3 Common Pitfalls to Avoid When Working with Private Lenders

by | BiggerPockets.com

As many of you would I’m sure agree, private loans can be an amazing vehicle for both the deal provider (you as the investor) and the cash providers (your private money partners). Private loans can help you finance flips and rentals and expand your real estate investments. Private loans are great for lenders as well. They can be a terrific way for them to receive a high ROI on the money. But private loans (like all tools in real estate investing) should be used with caution and intelligence. There are pitfalls, common mistakes, and things to avoid when it comes to using private loans.



Related: How to Build a Million-Dollar Network of Private Money Investors

In today’s video, I share three of the most common pitfalls to avoid with private loans. These include:

  1. Lack of documentation
  2. Miscalculations
  3. Holding the bag

The key is create win-win arrangements and do whatever it takes to protect your private lender’s money. I would love to hear from you as well.

What pitfalls have you experienced—either as a cash provider (private lender) or deal provider (you the investor)?

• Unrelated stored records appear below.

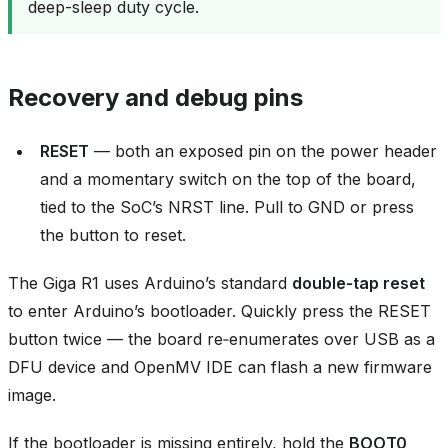
deep-sleep duty cycle.
Recovery and debug pins
RESET
— both an exposed pin on the power header
and a momentary switch on the top of the board,
tied to the SoC’s NRST line. Pull to GND or press
the button to reset.
The Giga R1 uses Arduino’s standard
double‑tap reset
to enter Arduino’s bootloader. Quickly press the RESET
button twice — the board re‑enumerates over USB as a
DFU device and OpenMV IDE can flash a new firmware
image.
If the bootloader is missing entirely, hold the
BOOT0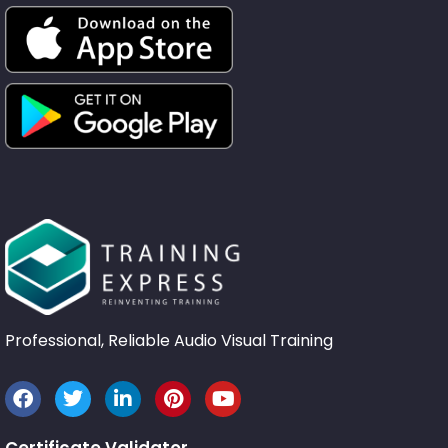
Professional, Reliable Audio Visual Training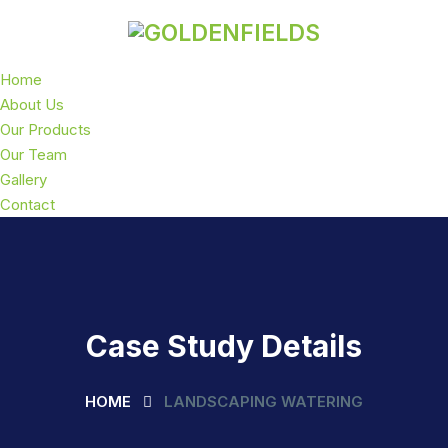
Home
About Us
Our Products
Our Team
Gallery
Contact
Case Study Details
HOME
LANDSCAPING WATERING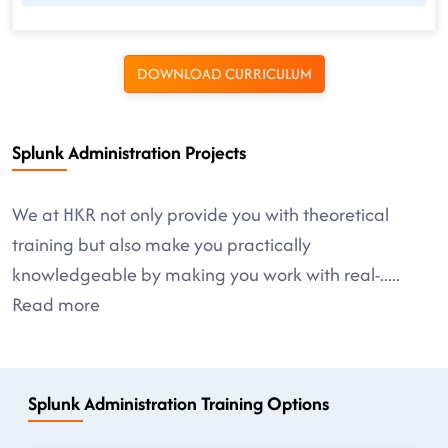
DOWNLOAD CURRICULUM
Splunk Administration Projects
We at HKR not only provide you with theoretical
training but also make you practically
knowledgeable by making you work with real-
.....
Read more
Splunk Administration Training Options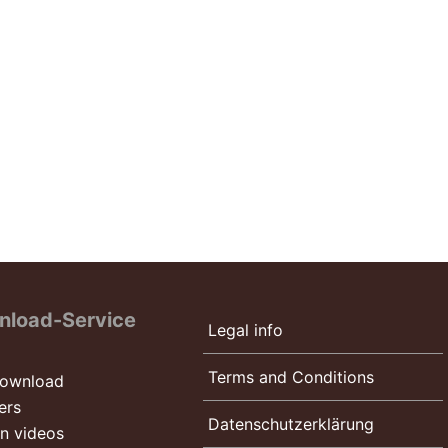
nload-Service
Legal info
Terms and Conditions
ownload
ers
Datenschutzerklärung
on videos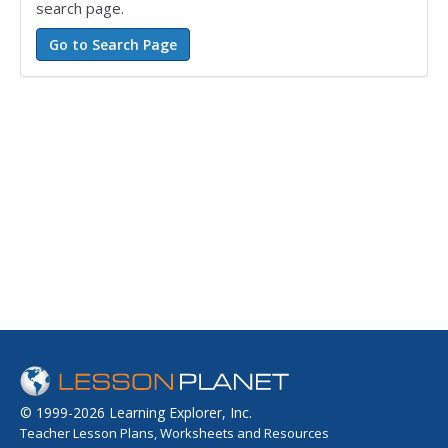
search page.
© 1999-2026 Learning Explorer, Inc.
Teacher Lesson Plans, Worksheets and Resources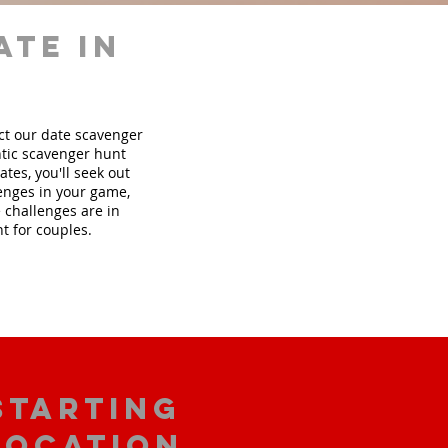
ate in
ect our date scavenger
tic scavenger hunt
tes, you'll seek out
lenges in your game,
 challenges are in
t for couples.
starting
location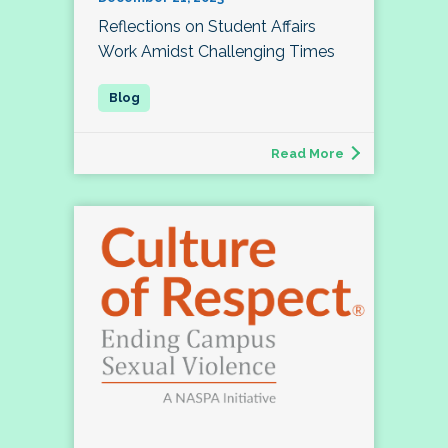
Reflections on Student Affairs
Work Amidst Challenging Times
Read More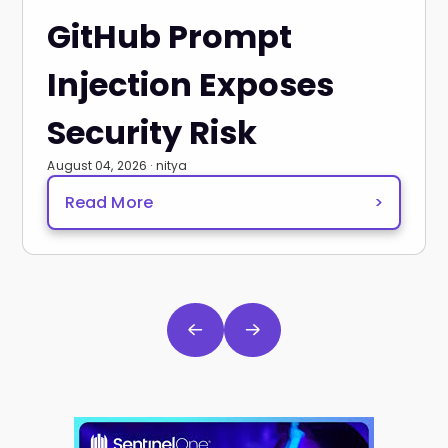
GitHub Prompt
Injection Exposes
Security Risk
August 04, 2026 · nitya
Read More
>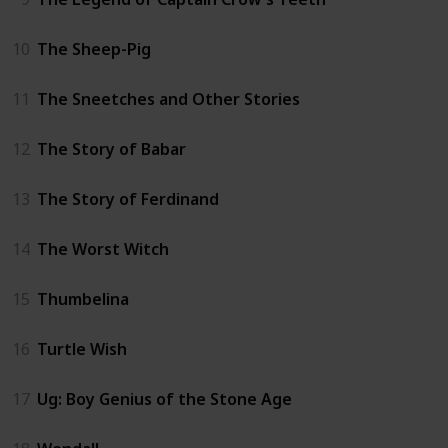
10
The Sheep-Pig
11
The Sneetches and Other Stories
12
The Story of Babar
13
The Story of Ferdinand
14
The Worst Witch
15
Thumbelina
16
Turtle Wish
17
Ug: Boy Genius of the Stone Age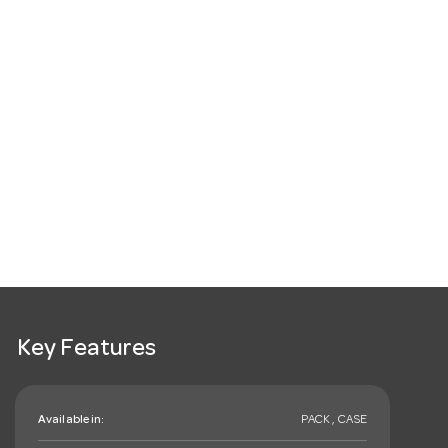
Key Features
Available in:
PACK , CASE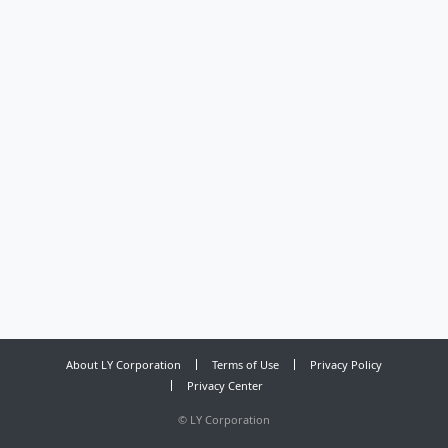
About LY Corporation
Terms of Use
Privacy Policy
Privacy Center
©
LY Corporation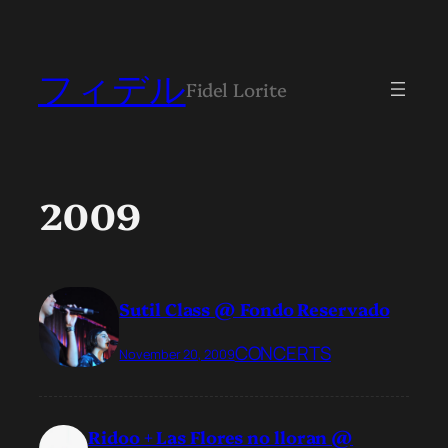
フィデル
Fidel Lorite
2009
Sutil Class @ Fondo Reservado
CONCERTS
November 20, 2009
Ridoo + Las Flores no lloran @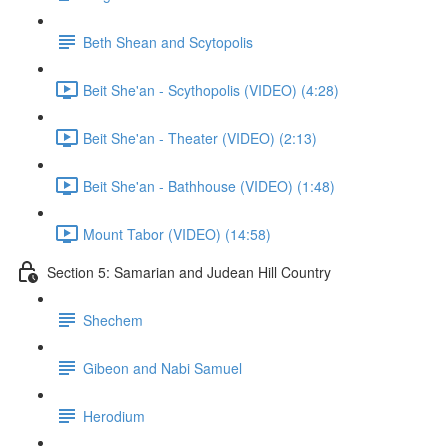
Beth Shean and Scytopolis
Beit She'an - Scythopolis (VIDEO) (4:28)
Beit She'an - Theater (VIDEO) (2:13)
Beit She'an - Bathhouse (VIDEO) (1:48)
Mount Tabor (VIDEO) (14:58)
Section 5: Samarian and Judean Hill Country
Shechem
Gibeon and Nabi Samuel
Herodium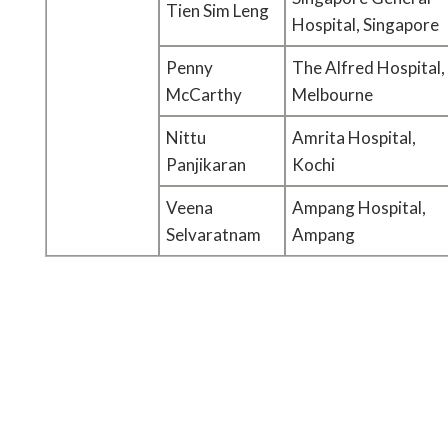
Tien Sim Leng
Hospital, Singapore
Penny
The Alfred Hospital,
McCarthy
Melbourne
Nittu
Amrita Hospital,
Panjikaran
Kochi
Veena
Ampang Hospital,
Selvaratnam
Ampang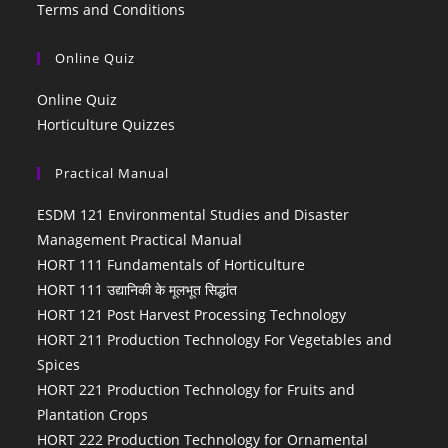
Terms and Conditions
Online Quiz
Online Quiz
Horticulture Quizzes
Practical Manual
ESDM 121 Environmental Studies and Disaster
Management Practical Manual
HORT 111 Fundamentals of Horticulture
HORT 111 उद्यानिकी के मूलभूत सिद्धांत
HORT 121 Post Harvest Processing Technology
HORT 211 Production Technology For Vegetables and
Spices
HORT 221 Production Technology for Fruits and
Plantation Crops
HORT 222 Production Technology for Ornamental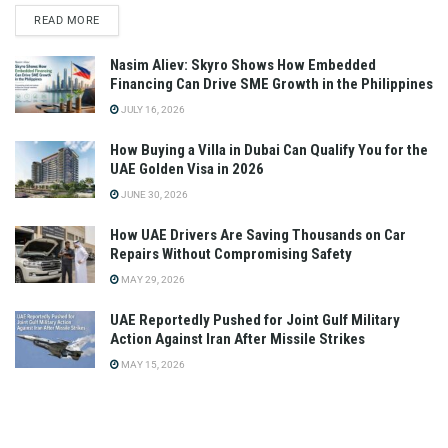
READ MORE
Nasim Aliev: Skyro Shows How Embedded
Financing Can Drive SME Growth in the Philippines
JULY 16, 2026
How Buying a Villa in Dubai Can Qualify You for the
UAE Golden Visa in 2026
JUNE 30, 2026
How UAE Drivers Are Saving Thousands on Car
Repairs Without Compromising Safety
MAY 29, 2026
UAE Reportedly Pushed for Joint Gulf Military
Action Against Iran After Missile Strikes
MAY 15, 2026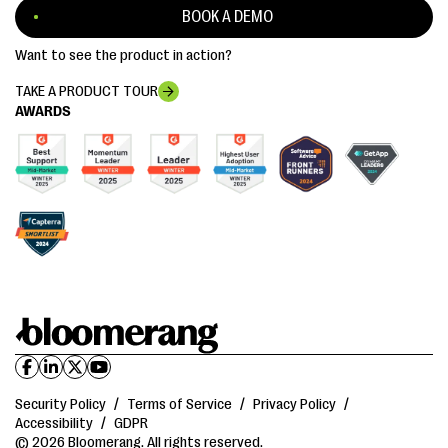
BOOK A DEMO
Want to see the product in action?
TAKE A PRODUCT TOUR
AWARDS
Security Policy
/
Terms of Service
/
Privacy Policy
/
Accessibility
/
GDPR
© 2026 Bloomerang. All rights reserved.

Let’s get some discussion going!

About Author

Matt Faircloth

Matt Faircloth, Co-founder & President of the DeRosa Group, is a seasoned real estate investor. The DeRosa Group, based in historic Trenton, New Jersey, is a developer and owner of commercial and residential property with a mission to “transform lives through real estate." Matt, along with his wife Liz, started investing in real estate in 2004 with the purchase of a duplex outside of Philadelphia with a $30,000 private loan. They founded DeRosa Group in 2005 and have since grown the company to owning and managing over 370 units of residential and commercial assets throughout the east coast. DeRosa has completed over $30 million in real estate transactions involving private capital including fix and flips, single family home rentals, mixed use buildings, apartment buildings, office buildings, and tax lien investments. Matt Faircloth is the author of Raising Private Capital, has been featured on the BiggerPockets Podcast, and regularly contributes to BiggerPockets’s Facebook Live sessions and educational webinars.

3 Comments

  1. Cindy Larsen

    Matt,

    Interesting video. I have not raised private capital before,
    so I don’t really have any input, except that I was hopeing
    to hear about the pitfalls that private lenders should be
    looking out for.

    Obviously, as a private lender all of the pitfalls you that you
    outlined above apply, because the same sutuations could be bad
    for the private lender: not just the borrower. I would translate
    those problems, from the privale lender POV as
    1. Don’t loan money without a mortgage
    2. Make sure you understand the numbers from the standpoint
    of the person you are lending the money to, so they don’t experience
    a shortfall that puts you in the poistion of having to forclose
    (I read somewhere that the cost to forclose, using a service, is about
    25% of the outstanding loan amount: if true, that could be BAD)
    3. Make sure you understand all of the detail of the
    calculations used to underwrite the deal, including the
    assumptions that went into those calculations.

    Other pitfalls that I would look out for as a private lender
    (Off the top of my head) are:
    A. Borrower does not have good personal financials
    B. Borrower does not have documented experience
    doing similar deals successfully
    C. Borrower does not have references from other private lenders.
    D. You are not in 1st lien position (higher risk)
    E. The mortgage loan documentation is not written to
    protect you (the lender) well enough.

    I am interested in becoming a private lender, but have not yet spent
    the time to educate myself to be able to successfully underwrite deals
    as a private lender. What I really want is to read
    “The Book on Lending Private Capital for Real Estate Investments”

    I just made up that title. Do you have any additional pitfalls I should research?
    Do you have any pointers on sources of information I could use to
    begin educating myself as a private lender?